Un telediario no debería recibirse como espectáculo.)
Hay otras maneras de acceder a esa zona de la conciencia que
algunos llaman inconsciente y otros, «fondo común y universal».
Tal vez se trata siempre de experiencias de estados alterados de la conciencia,
es decir, maneras de acallar la mente consciente. Experiencias que nos separan
de la noción temporal, que nos sitúan en el presente, donde nos desenraizamos
de la historia de vida (la memoria no deja de ser un constructo mental). «Atención
y desapego son las dos grandes indicaciones de cualquier sistema de meditación.
La otra orilla se alcanza habiéndose desprendido de todo interés personal»
(p. 365). Piénsese en el orgasmo, en la práctica de la escritura, en el placer
de la contemplación del arte, en la misma lectura, donde «el
sujeto se pierde en el objeto, se olvida de sí como individuo»
(p. 343). Piénsese en la meditación, en la práctica de intenso ejercicio
físico, en los ritmos musicales repetitivos, en el consumo de ciertas drogas.
Hablando de drogas, hay un texto de Maillard, «Un episodio insólito»,
también recopilado en India, que
cuenta una experiencia sumamente sorprendente a partir del consumo de cannabis,
algo bastante insólito para cualquiera que haya tenido experiencias con el
cannabis. Esto me recuerda a una frase que decía Nora Catelli en sus clases:
Poe escribía bajo los efectos del alcohol, pero por más que bebamos alcohol
esto no nos garantiza que escribamos como Poe.
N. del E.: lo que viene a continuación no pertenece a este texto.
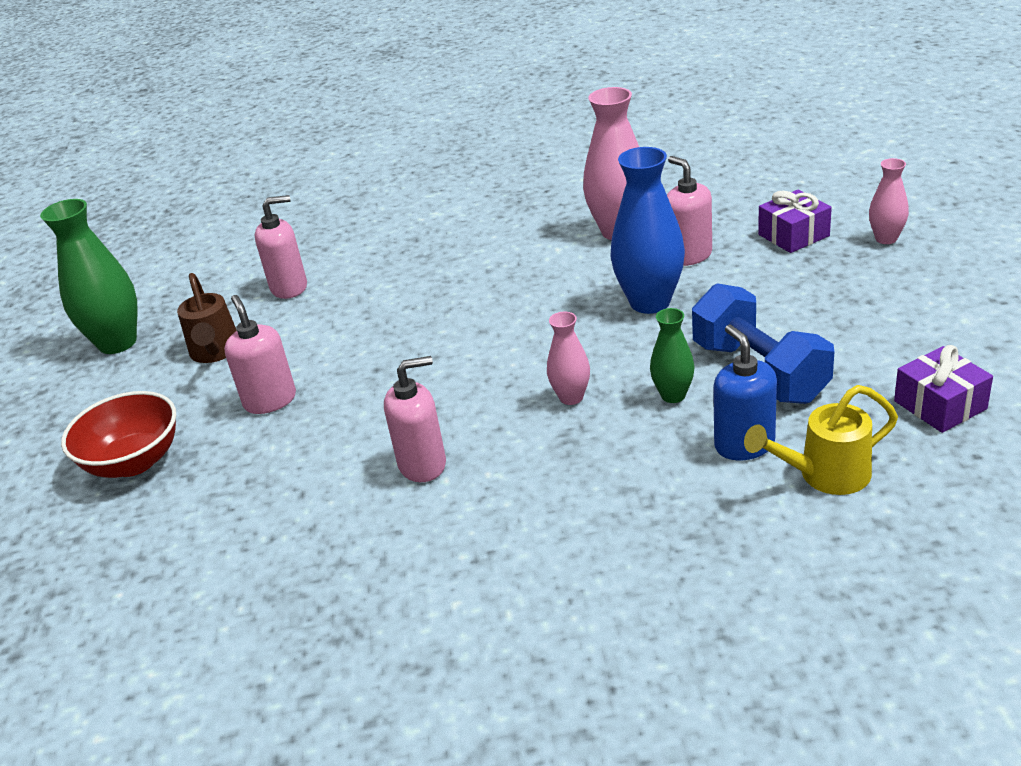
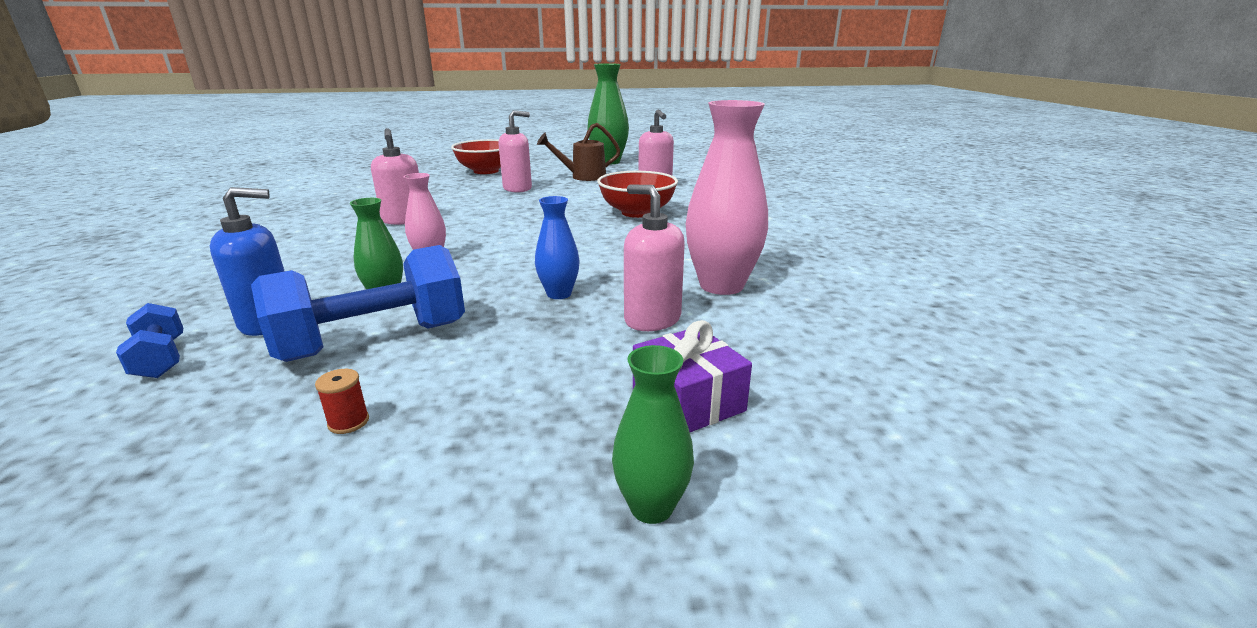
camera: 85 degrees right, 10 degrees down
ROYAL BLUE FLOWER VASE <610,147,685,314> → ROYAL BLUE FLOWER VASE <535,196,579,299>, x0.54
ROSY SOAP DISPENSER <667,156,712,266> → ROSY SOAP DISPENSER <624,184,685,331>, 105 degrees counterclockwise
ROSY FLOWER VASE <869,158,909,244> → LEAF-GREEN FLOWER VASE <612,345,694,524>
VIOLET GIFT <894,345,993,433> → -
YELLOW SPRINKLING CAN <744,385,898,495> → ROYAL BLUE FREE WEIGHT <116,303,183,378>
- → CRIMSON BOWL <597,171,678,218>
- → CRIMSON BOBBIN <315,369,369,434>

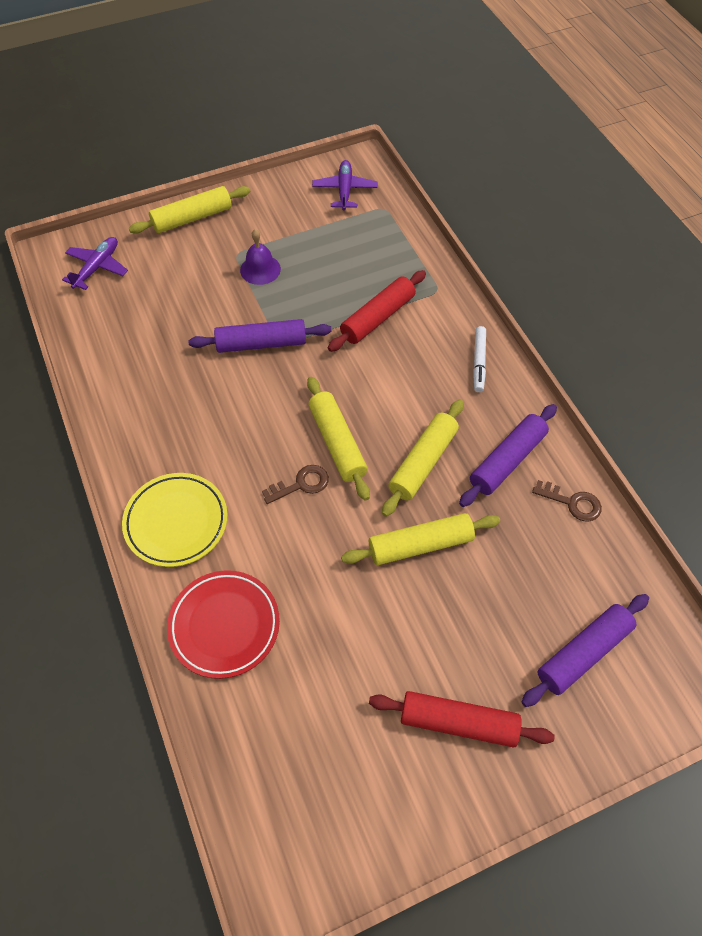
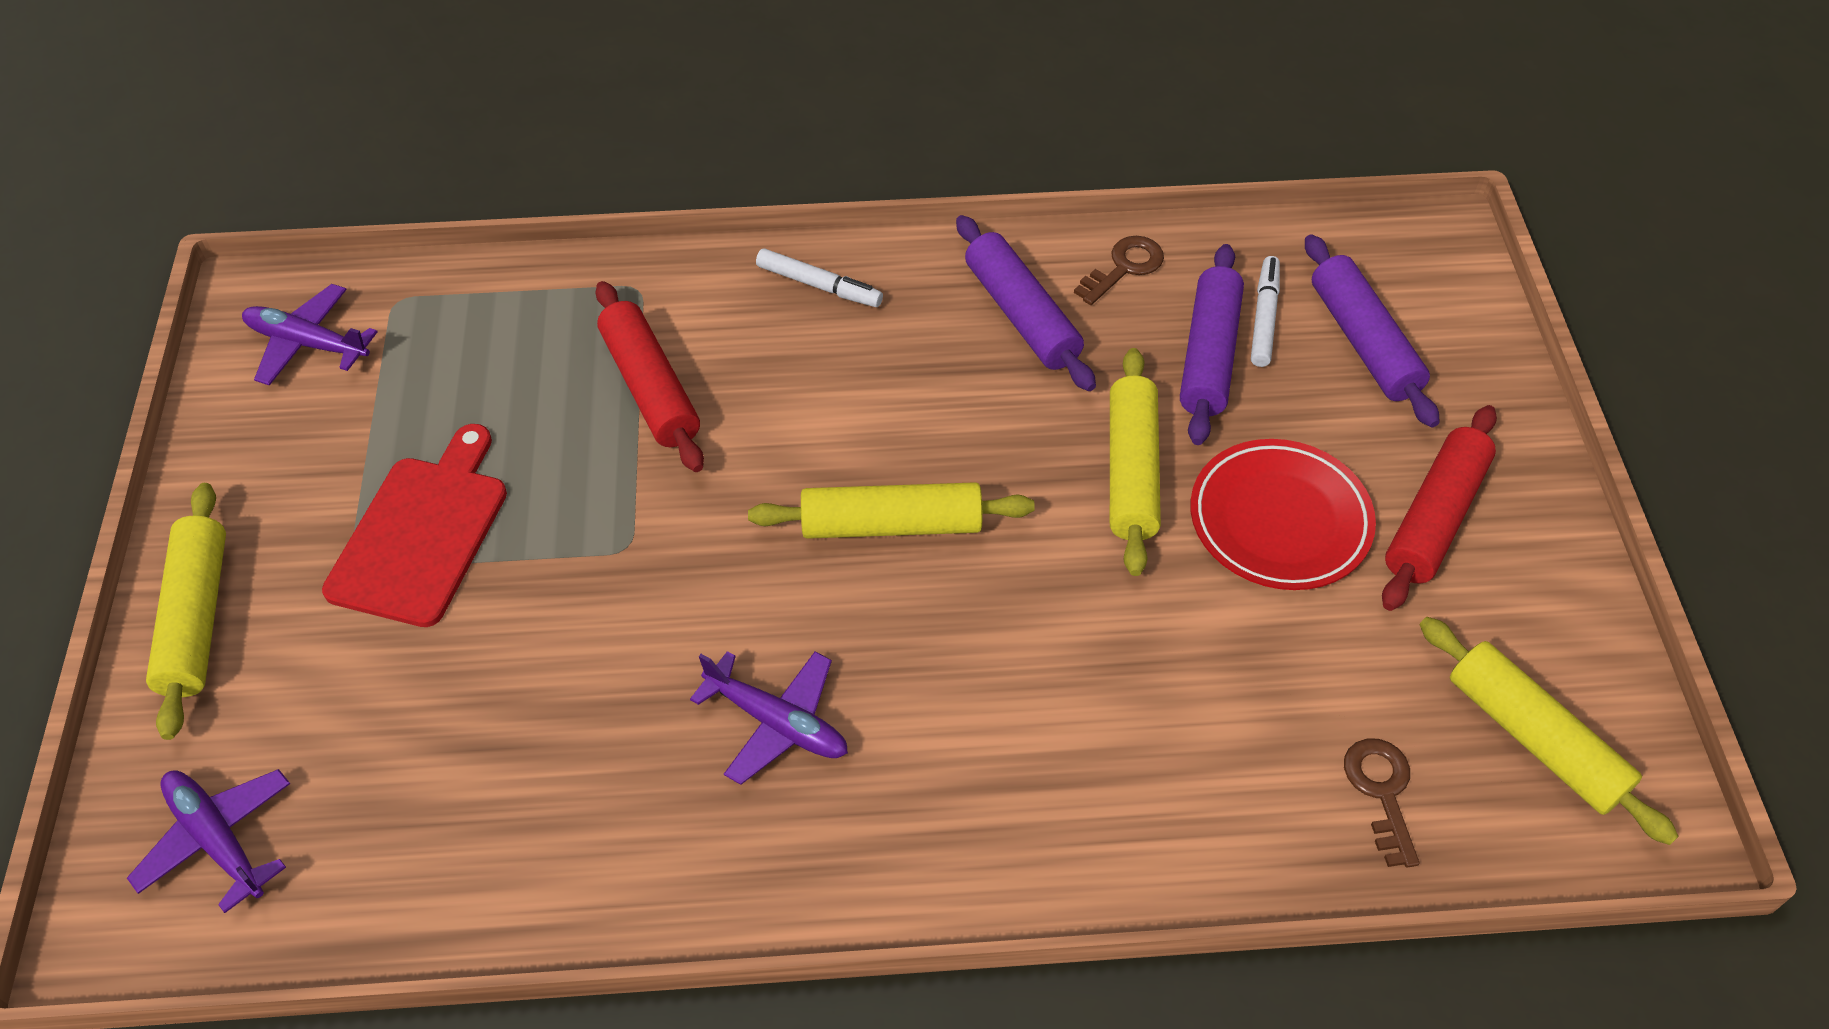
camera: 70 degrees left, 5 degrees down
VIOLET BELL <240,229,281,285> → CRIMSON CHOPPING BOARD <322,424,507,627>
VIOLET PASTRY ROLLER <188,319,332,353> → VIOLET PASTRY ROLLER <1180,244,1244,445>, relocated
YELLOW PASTRY ROLLER <382,399,464,517> → YELLOW PASTRY ROLLER <1419,617,1679,845>, relocated
DARK BROWN DOOR KEY <262,465,329,504> → DARK BROWN DOOR KEY <1344,739,1420,868>, relocated
YELLOW PLATE <122,473,227,567> → -
CRIMSON PLATE <167,570,280,679> → CRIMSON PLATE <1190,439,1376,590>, relocated
- → WHITE FELT PEN <1251,256,1280,367>
- → VIOLET AEROPLANE <690,651,848,785>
Podemos reírnos todo lo que queramos y confiar solamente en
lo que mente y cuerpo (así divididos/jerarquizados) nos vienen comunicando. No
dejamos de ser occidentales y sospechamos que todo lo psicosomático, lo
experiencial, lo espiritual, apesta a autoayuda o anda demasiado cerca de lo
místico. Sin duda que la actitud irónica es la mejor manera de tomarse cualquier
asunto. Tomarse todo con desapego, con distancia, echando mano de la ironía
(que no es otra cosa que distanciamiento). Yo elijo la vía media y, mientras
suelto risitas, confío (cuando el cinismo me lo permite) en que la experiencia
enseña cosas y que esas cosas nos impulsan a escribir.